(Records Opens)

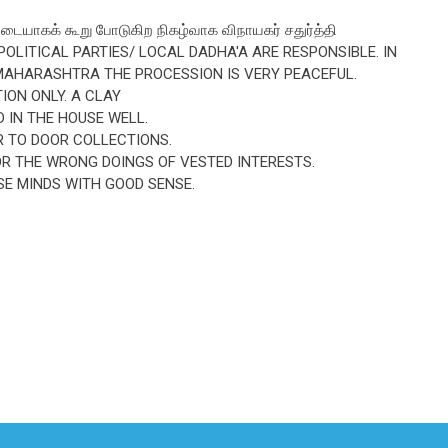
படையாகக் கூறு போடுகிற நிகழ்வாக விநாயகர் சதுர்த்தி
POLITICAL PARTIES/ LOCAL DADHA'A ARE RESPONSIBLE. IN
MAHARASHTRA THE PROCESSION IS VERY PEACEFUL.
TION ONLY. A CLAY
 IN THE HOUSE WELL.
R TO DOOR COLLECTIONS.
OR THE WRONG DOINGS OF VESTED INTERESTS.
SE MINDS WITH GOOD SENSE.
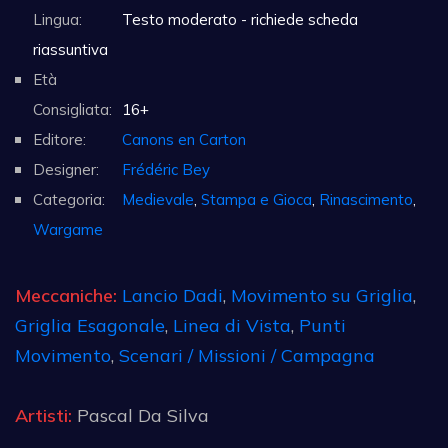
Lingua:
Testo moderato - richiede scheda
riassuntiva
Età
Consigliata:
16+
Editore:
Canons en Carton
Designer:
Frédéric Bey
Categoria:
Medievale
,
Stampa e Gioca
,
Rinascimento
,
Wargame
Meccaniche:
Lancio Dadi
,
Movimento su Griglia
,
Griglia Esagonale
,
Linea di Vista
,
Punti
Movimento
,
Scenari / Missioni / Campagna
Artisti:
Pascal Da Silva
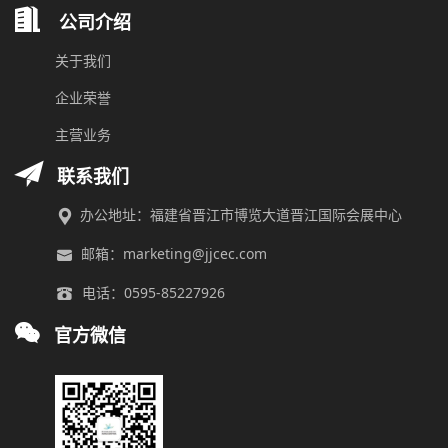
公司介绍
关于我们
企业荣誉
主营业务
联系我们
办公地址：福建省晋江市博览大道晋江国际会展中心
邮箱：marketing@jjcec.com
电话：0595-85227926
官方微信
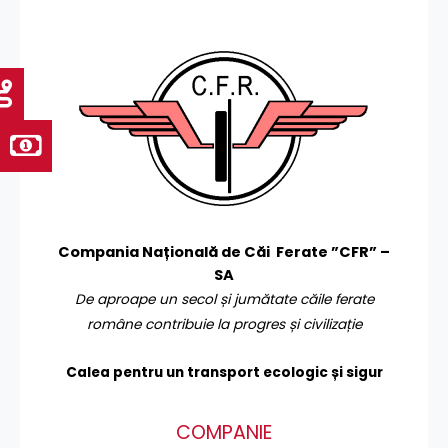
Compania Națională de Căi Ferate ”CFR” –
SA
De aproape un secol și jumătate căile ferate
române contribuie la progres și civilizație
Calea pentru un transport
ecologic și sigur
COMPANIE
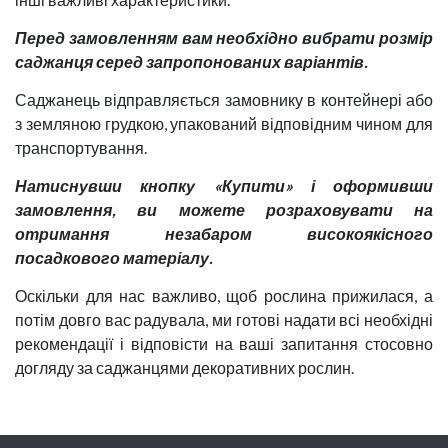
Перед замовленням вам необхідно вибрати розмір
саджанця серед запропонованих варіантів.
Саджанець відправляється замовнику в контейнері або
з земляною грудкою, упакований відповідним чином для
транспортування.
Натиснувши кнопку «Купити» і оформивши
замовлення, ви можете розраховувати на
отримання незабаром високоякісного
посадкового матеріалу.
Оскільки для нас важливо, щоб рослина прижилася, а
потім довго вас радувала, ми готові надати всі необхідні
рекомендації і відповісти на ваші запитання стосовно
догляду за саджанцями декоративних рослин.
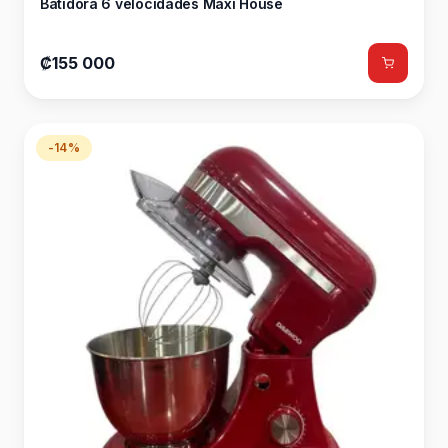
Batidora 6 velocidades Maxi House
₡155 000
-14%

(Records Closes)

> [What you are asked to do]: What's needed is an exact copy of the records above from the line containing "IN THE HOUSE WELL." down to the line containing "Оскільки для нас", both included, without any pictures.

> [Your response]:
 IN THE HOUSE WELL.
R TO DOOR COLLECTIONS.
OR THE WRONG DOINGS OF VESTED INTERESTS.
SE MINDS WITH GOOD SENSE.
Lingua:
Testo moderato - richiede scheda
riassuntiva
Età
Consigliata:
16+
Editore:
Canons en Carton
Designer:
Frédéric Bey
Categoria:
Medievale
,
Stampa e Gioca
,
Rinascimento
,
Wargame
Meccaniche:
Lancio Dadi
,
Movimento su Griglia
,
Griglia Esagonale
,
Linea di Vista
,
Punti
Movimento
,
Scenari / Missioni / Campagna
Artisti:
Pascal Da Silva
公司介绍
关于我们
企业荣誉
主营业务
联系我们
办公地址：福建省晋江市博览大道晋江国际会展中心
邮箱：marketing@jjcec.com
电话：0595-85227926
官方微信
Compania Națională de Căi Ferate ”CFR” –
SA
De aproape un secol și jumătate căile ferate
române contribuie la progres și civilizație
Calea pentru un transport
ecologic și sigur
COMPANIE
Перед замовленням вам необхідно вибрати розмір
саджанця серед запропонованих варіантів.
Саджанець відправляється замовнику в контейнері або
з земляною грудкою, упакований відповідним чином для
транспортування.
Натиснувши кнопку «Купити» і оформивши
замовлення, ви можете розраховувати на
отримання незабаром високоякісного
посадкового матеріалу.
Оскільки для нас важливо, щоб рослина прижилася, а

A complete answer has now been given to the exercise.